- [Entries shown]:
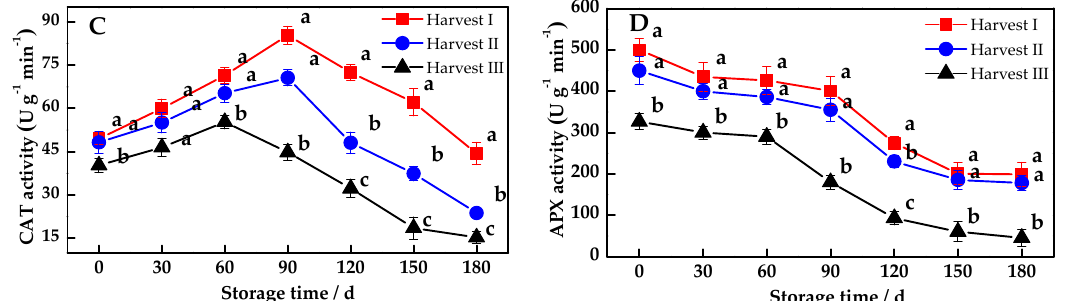
Figure 2. Dynamic changes for the antioxidant enzymes activities of Majiayou pomelo (MP) during storage at ambient temperature. ( A ) Changes for the superoxide dismutase (SOD) activity; ( B ) Changes for the peroxidase (POD) activity; ( C ) Changes for the catalase (CAT) activity; ( D ) Changes for the ascorbate peroxidase (APX) activity. The different letters for the same storage time indicates a significant difference ( p < 0.05).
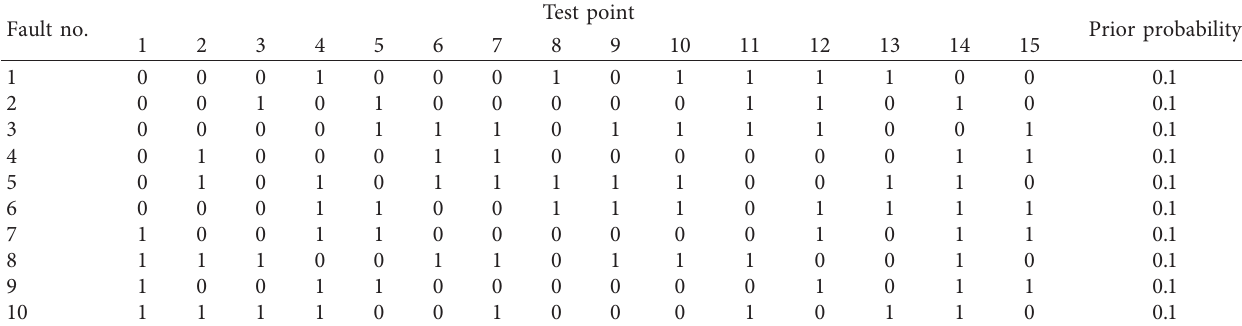
Table 1: The dependency matrix for fault status and test in the system of Apollo spacecraft. Fault no.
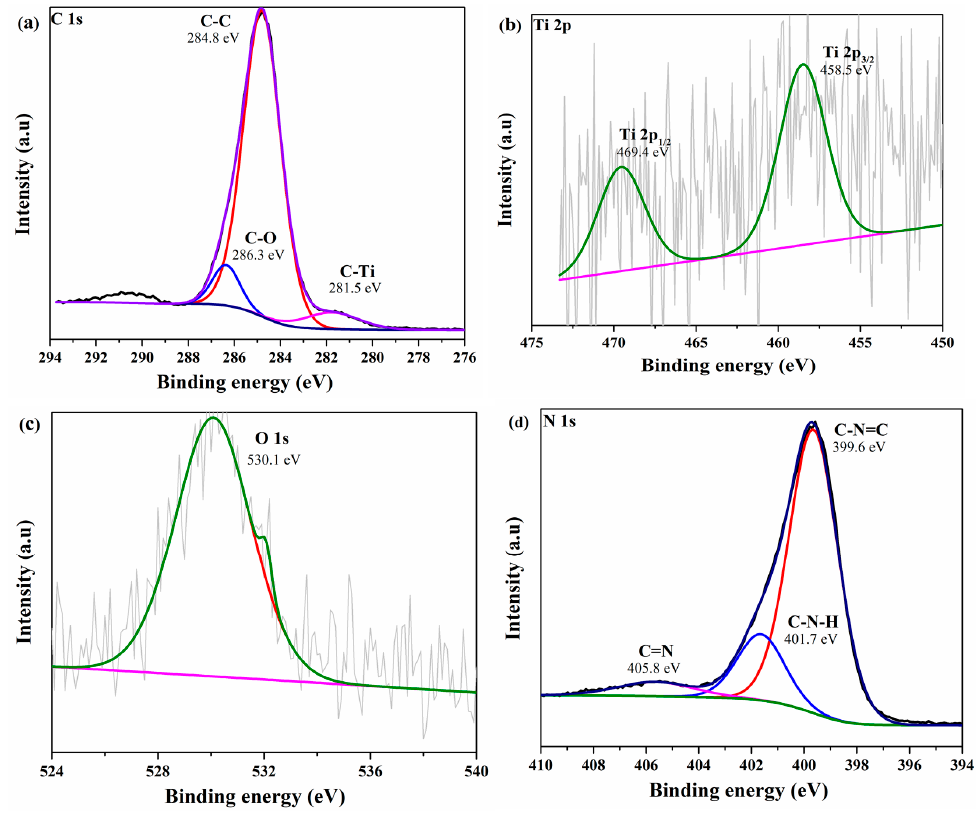
Figure 8. ( a ) C 1s, ( b ) Ti 2p, ( c ) O 1s, and ( d ) N 1s high-resolution XPS spectra of the as-synthesized 1 wt.% MXene/g-C 3 N 4 heterostructure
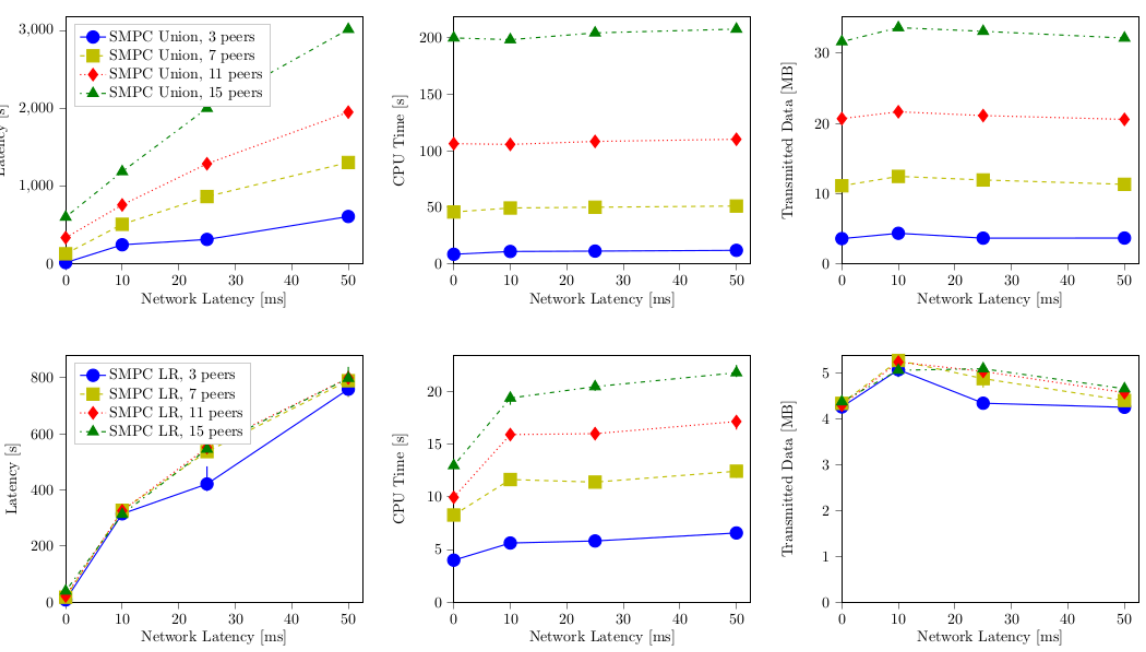
Figure 5. Influences of network latency manipulation. The upper row shows the union algorithm, the lower row shows the log-rank (LR) algorithm. It is clear that the network latency influenced the overall execution time while changing neither the central processing unit (CPU) time nor the number of packets transmitted. SMPC: secure multiparty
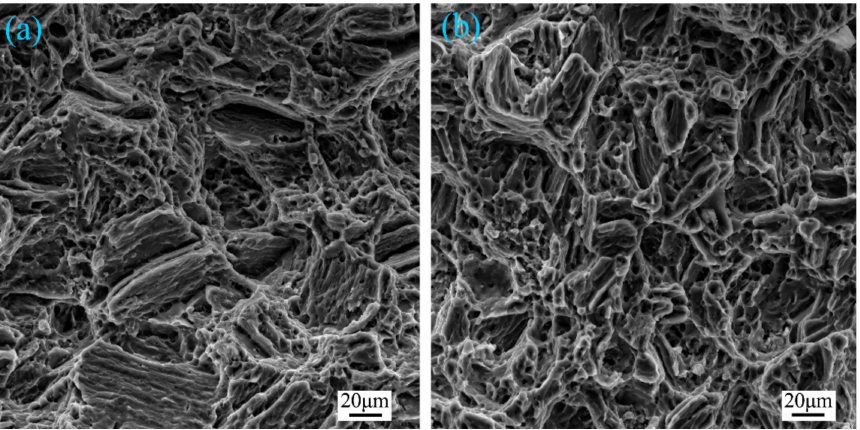
Figure 13. The typical fracture surfaces of the galvanized steel/AZ31B weldment: ( a ) a current of 65 A, ultrasonic power of 0 kW and ( b ) a current of 65 A, ultrasonic power of 0.9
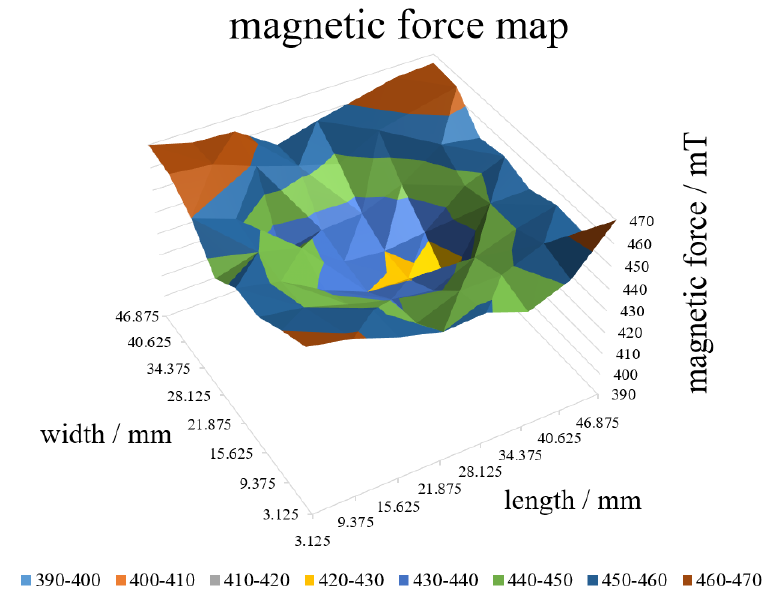
Figure 4. Magnetic force map. The magnetic force was measured at intervals of 6.25 mm along the length and width directions immediately at the surface of the magnet.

- [Instructions to follow]: Without including any picture, write out the material above verbatim.

- [Result of this exercise]:
Figure 2. Dynamic changes for the antioxidant enzymes activities of Majiayou pomelo (MP) during storage at ambient temperature. ( A ) Changes for the superoxide dismutase (SOD) activity; ( B ) Changes for the peroxidase (POD) activity; ( C ) Changes for the catalase (CAT) activity; ( D ) Changes for the ascorbate peroxidase (APX) activity. The different letters for the same storage time indicates a significant difference ( p < 0.05).
Table 1: The dependency matrix for fault status and test in the system of Apollo spacecraft. Fault no.
Figure 8. ( a ) C 1s, ( b ) Ti 2p, ( c ) O 1s, and ( d ) N 1s high-resolution XPS spectra of the as-synthesized 1 wt.% MXene/g-C 3 N 4 heterostructure
Figure 5. Influences of network latency manipulation. The upper row shows the union algorithm, the lower row shows the log-rank (LR) algorithm. It is clear that the network latency influenced the overall execution time while changing neither the central processing unit (CPU) time nor the number of packets transmitted. SMPC: secure multiparty
Figure 13. The typical fracture surfaces of the galvanized steel/AZ31B weldment: ( a ) a current of 65 A, ultrasonic power of 0 kW and ( b ) a current of 65 A, ultrasonic power of 0.9
Figure 4. Magnetic force map. The magnetic force was measured at intervals of 6.25 mm along the length and width directions immediately at the surface of the magnet.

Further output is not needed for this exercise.